● **Problem to solve**
Search the records below for the string "Cintas", and report each line that contains it.

● **Page-level text extractions**
□ □ □ □ □ □ □

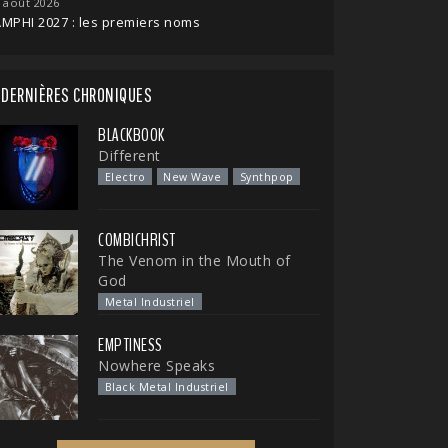
 août 2026
MPHI 2027 : les premiers noms
DERNIÈRES CHRONIQUES
BLACKBOOK
Different
Electro
New Wave
Synthpop
COMBICHRIST
The Venom in the Mouth of
God
Metal Industriel
EMPTINESS
Nowhere Speaks
Black Metal Industriel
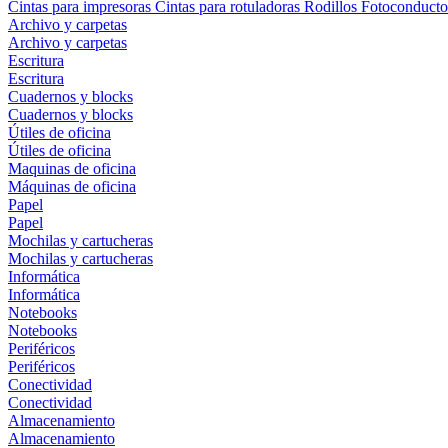
Cintas para impresoras
Cintas para rotuladoras
Rodillos
Fotoconducto
Archivo y carpetas
Archivo y carpetas
Escritura
Escritura
Cuadernos y blocks
Cuadernos y blocks
Útiles de oficina
Útiles de oficina
Maquinas de oficina
Máquinas de oficina
Papel
Papel
Mochilas y cartucheras
Mochilas y cartucheras
Informática
Informática
Notebooks
Notebooks
Periféricos
Periféricos
Conectividad
Conectividad
Almacenamiento
Almacenamiento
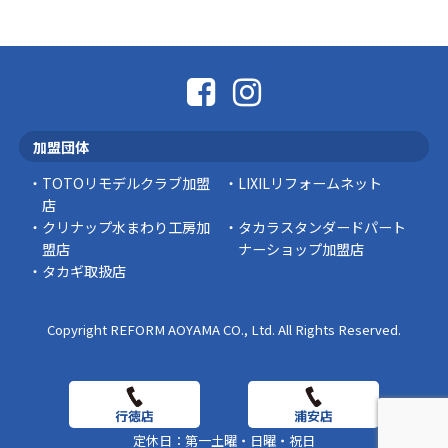
「そろそろ塗り替えが必要かな？」 「訪問営業
に勧められた …
豆知識
なかなか便利な物
こんにちは コゴちゃんです 少し前になりま
加盟団体
すが購入して良かった物を ご紹介したいと思 …
TOTOリモデルクラブ加盟
LIXILリフォームネット
スタッフの日常
店
クリナップ水まわり工房加
タカラスタンダードパート
盟店
ナーショップ加盟店
タカギ取扱店
Copyright REFORM AOYAMA CO., Ltd. All Rights Reserved.
定休日：第一土曜・日曜・祝日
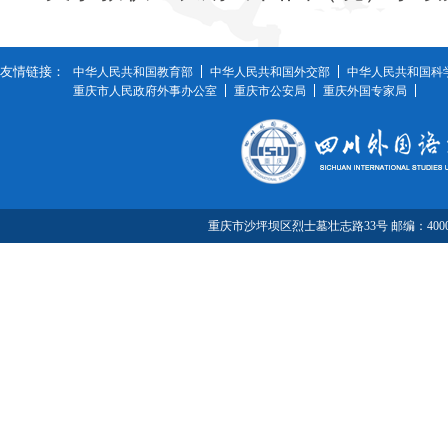
友情链接：
中华人民共和国教育部
中华人民共和国外交部
中华人民共和国科
重庆市人民政府外事办公室
重庆市公安局
重庆外国专家局
重庆市沙坪坝区烈士墓壮志路33号 邮编：40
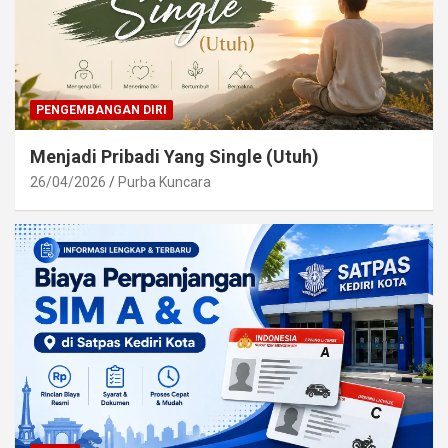
PENGEMBANGAN DIRI
Menjadi Pribadi Yang Single (Utuh)
26/04/2026
Purba Kuncara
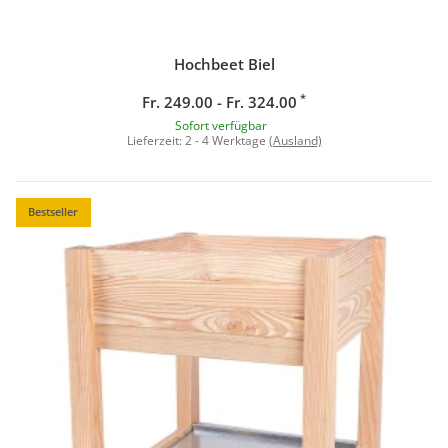
Hochbeet Biel
*
Fr. 249.00 - Fr. 324.00
Sofort verfügbar
Lieferzeit:
2 - 4 Werktage
(Ausland)
Bestseller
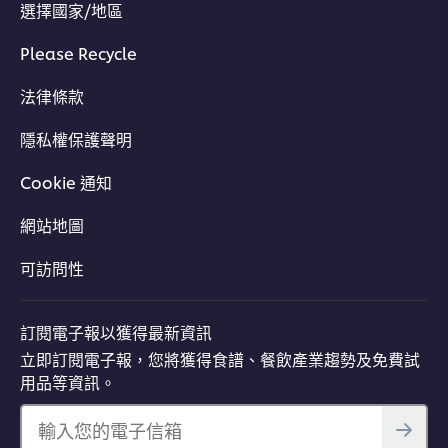
選擇國家/地區
Please Recycle
法律條款
隱私權保護聲明
Cookie 通知
網站地圖
可訪問性
訂閱電子報以獲得最新資訊
立即訂閱電子報，您將獲得食譜、餐飲產業趨勢及免費試
用品等資訊。
輸入您的電子信箱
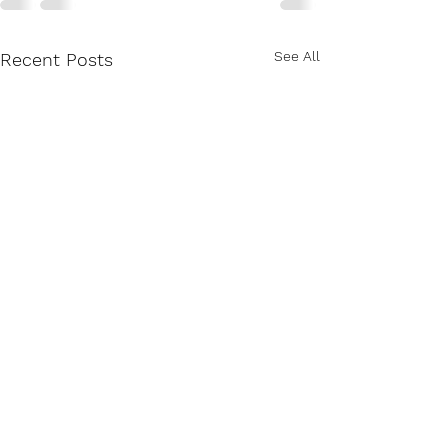
See All
Recent Posts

□ □ □ □ □ □ □

● **Task response**
Cintas para impresoras
Cintas para rotuladoras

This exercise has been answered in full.